■ **ESERCIZI PROPOSTI**
[1] Nel brano su via dei Priori, quanti soci ha per ora l'associazione Priori?
[2] Scrivi il seguito del brano su via dei Priori, cominciando dopo l'ultima frase riportata.

Via dei Priori, accesso difficile
“La prima cosa che abbiamo fatto – racconta Maria Antonietta Taticchi, presidente dell’associazione Priori – è stata parlarci, per fare un salto di qualità, superando una chiusura che c’era tra commercianti e residenti ed anche tra i commercianti stessi. Stabilito che volevamo remare tutti dalla stessa parte siamo partiti e “nati” ufficialmente il 28 luglio scorso. Per ora siamo 50, ma contiamo di arrivare almeno a raddoppiare il numero dei soci. L’obiettivo è dunque quello di rafforzare i legami di solidarietà, civile convivenza fra i diversi gruppi sociali e professionali, nonché promuovere e valorizzazione tutto ciò che è di inte resse storico, artistico e culturale in questa area. Perché al di là delle tante difficoltà questo è il luogo dove vogliamo vivere, condividere proposte, suggerimenti e confrontare idee, elaborare progetti, creare occasioni di incontro, di festa ed eventi culturali per rendere la città più ricca di vita e di servizi, più accogliente, più sicura, collaborando tra noi associazioni e con l’amministrazione comunale. Tra breve saranno finiti i restauri della torre degli Sciri e verrà terminata la ripavimentazione del tratto finale della via, ma notiamo con piacere anche il nuovo impulso che arriva dall’Accademia di Belle Arti, più disponibile che in passato ad un vero legame con tutto il quartiere. Una
situazione che si dovrebbe in qualche modo sbloccare è quella del Palazzo san Bernardo di Piazza Ferri, edificio che appartiene al demanio e che è praticamente inutilizzato.

■ **RECORD ELENCATI**
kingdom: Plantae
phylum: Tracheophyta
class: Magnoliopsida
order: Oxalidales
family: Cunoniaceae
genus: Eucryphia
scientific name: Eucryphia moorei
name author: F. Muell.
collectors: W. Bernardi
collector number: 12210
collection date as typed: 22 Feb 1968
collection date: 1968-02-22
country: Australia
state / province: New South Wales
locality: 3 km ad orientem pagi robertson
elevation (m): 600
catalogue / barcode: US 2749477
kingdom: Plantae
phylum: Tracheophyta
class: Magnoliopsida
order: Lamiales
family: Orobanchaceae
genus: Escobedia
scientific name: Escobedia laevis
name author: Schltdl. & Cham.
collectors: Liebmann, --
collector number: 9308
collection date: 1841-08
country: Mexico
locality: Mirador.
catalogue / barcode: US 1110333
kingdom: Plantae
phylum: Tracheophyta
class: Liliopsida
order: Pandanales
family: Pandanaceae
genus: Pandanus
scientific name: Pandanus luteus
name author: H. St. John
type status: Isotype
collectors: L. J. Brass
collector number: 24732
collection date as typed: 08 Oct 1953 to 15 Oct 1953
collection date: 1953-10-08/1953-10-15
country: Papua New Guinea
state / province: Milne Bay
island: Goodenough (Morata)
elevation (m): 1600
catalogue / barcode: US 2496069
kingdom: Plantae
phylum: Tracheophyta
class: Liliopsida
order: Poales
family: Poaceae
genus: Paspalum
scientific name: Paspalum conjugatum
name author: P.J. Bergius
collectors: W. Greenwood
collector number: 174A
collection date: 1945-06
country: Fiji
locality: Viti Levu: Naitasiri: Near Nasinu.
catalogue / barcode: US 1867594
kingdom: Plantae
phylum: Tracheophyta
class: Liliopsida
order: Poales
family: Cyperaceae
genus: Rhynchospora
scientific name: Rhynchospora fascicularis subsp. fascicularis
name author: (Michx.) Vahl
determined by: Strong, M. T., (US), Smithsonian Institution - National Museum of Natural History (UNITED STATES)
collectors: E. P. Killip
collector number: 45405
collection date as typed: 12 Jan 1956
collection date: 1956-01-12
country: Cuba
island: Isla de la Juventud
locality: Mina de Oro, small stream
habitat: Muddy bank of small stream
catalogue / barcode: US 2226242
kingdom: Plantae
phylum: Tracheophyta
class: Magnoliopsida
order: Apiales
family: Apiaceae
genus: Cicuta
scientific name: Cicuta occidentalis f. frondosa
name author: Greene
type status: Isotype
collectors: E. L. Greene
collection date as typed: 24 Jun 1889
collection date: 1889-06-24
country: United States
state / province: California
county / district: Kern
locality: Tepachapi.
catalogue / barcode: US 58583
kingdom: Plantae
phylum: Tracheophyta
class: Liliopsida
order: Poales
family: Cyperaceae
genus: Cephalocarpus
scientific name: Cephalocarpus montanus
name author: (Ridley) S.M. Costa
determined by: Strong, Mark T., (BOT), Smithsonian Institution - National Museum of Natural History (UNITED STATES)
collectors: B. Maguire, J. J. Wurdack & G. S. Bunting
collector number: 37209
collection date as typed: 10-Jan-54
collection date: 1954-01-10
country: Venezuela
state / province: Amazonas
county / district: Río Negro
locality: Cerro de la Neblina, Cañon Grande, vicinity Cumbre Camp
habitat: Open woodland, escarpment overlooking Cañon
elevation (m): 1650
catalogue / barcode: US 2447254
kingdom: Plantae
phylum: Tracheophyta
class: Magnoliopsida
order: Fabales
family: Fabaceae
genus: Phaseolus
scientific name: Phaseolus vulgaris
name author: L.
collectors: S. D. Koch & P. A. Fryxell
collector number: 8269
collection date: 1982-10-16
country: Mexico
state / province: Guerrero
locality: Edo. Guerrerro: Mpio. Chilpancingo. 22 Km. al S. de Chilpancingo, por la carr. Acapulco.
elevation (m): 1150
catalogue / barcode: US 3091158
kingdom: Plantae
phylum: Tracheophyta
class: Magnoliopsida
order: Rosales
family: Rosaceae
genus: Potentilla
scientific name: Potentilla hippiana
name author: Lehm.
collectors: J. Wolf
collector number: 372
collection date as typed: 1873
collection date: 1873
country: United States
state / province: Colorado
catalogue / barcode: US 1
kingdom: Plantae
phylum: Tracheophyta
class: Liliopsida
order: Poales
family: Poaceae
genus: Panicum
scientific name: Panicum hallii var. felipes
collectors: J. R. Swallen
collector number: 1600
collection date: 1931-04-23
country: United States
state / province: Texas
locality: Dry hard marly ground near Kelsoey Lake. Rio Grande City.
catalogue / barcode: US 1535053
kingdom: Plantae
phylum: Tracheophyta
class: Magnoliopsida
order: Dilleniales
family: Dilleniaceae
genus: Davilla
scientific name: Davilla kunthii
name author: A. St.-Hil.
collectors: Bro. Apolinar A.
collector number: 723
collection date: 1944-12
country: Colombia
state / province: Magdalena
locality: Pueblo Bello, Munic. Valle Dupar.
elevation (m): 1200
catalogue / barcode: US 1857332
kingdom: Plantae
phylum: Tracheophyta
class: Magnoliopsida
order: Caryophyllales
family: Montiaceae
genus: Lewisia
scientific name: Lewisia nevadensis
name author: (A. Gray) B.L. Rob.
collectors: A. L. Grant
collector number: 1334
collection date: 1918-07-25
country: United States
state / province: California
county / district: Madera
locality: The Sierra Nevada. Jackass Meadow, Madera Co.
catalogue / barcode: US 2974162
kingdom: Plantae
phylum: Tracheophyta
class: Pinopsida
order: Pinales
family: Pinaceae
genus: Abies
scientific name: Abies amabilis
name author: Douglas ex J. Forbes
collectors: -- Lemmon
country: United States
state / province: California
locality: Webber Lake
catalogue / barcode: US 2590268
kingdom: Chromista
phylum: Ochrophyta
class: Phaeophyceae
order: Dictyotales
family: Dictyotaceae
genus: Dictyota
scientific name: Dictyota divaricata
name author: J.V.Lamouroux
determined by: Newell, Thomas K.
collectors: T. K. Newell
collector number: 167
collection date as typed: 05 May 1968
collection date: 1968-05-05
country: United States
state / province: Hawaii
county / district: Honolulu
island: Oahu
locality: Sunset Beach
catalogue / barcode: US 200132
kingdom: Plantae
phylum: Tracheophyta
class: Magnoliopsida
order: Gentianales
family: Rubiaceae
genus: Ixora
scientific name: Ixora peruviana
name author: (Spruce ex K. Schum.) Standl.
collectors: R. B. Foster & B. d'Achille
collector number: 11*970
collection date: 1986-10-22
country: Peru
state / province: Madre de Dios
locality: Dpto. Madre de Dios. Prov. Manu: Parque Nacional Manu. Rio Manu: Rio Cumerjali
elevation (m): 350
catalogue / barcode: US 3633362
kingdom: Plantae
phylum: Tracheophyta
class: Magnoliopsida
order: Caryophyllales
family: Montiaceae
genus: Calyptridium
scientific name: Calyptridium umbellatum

■ **SOLUZIONI**
[1] Per ora l'associazione conta 50 soci.

[2]
Sono centinaia di metri quadrati che potrebbero essere destinati a rendere ancora più vivo il quartiere. Tra le cose che non vanno, in generale, c’è la difficile accessibilità per i turisti, l’assenza di strisce bianche e l’esosità dei parcheggi. L’unico libero, di fronte alla stazione Cupa del Minimetrò, ha un disco orario di un’ora e mezzo, appena sufficiente per salire al centro a piedi a fare una commissione e scappare indietro, saltando tutti i negozi. Ce n’erano altri, ma quello accanto alla piscina è stato chiuso e destinato a residenti e frequentatori dell’impianto,
risultando però sempre vuoto, mentre un altro, con 20 posti, accanto alla scala mobile, è stato “requisito” per le macchine del Comune. Peccato che non ce ne siano mai più di 4-5.
Si tratta di un problema serio, che tocca anche chi vuol cenare nei locali del centro o semplicemente venire a trovare noi residenti, senza per questo essere costretto a pagare svariati euro alla Sipa. I buxi elettrici o le stesse bici elettriche (io ne ho una che presto spesso ai clienti) potrebbero rappresentare una soluzione per tutto il centro storico”.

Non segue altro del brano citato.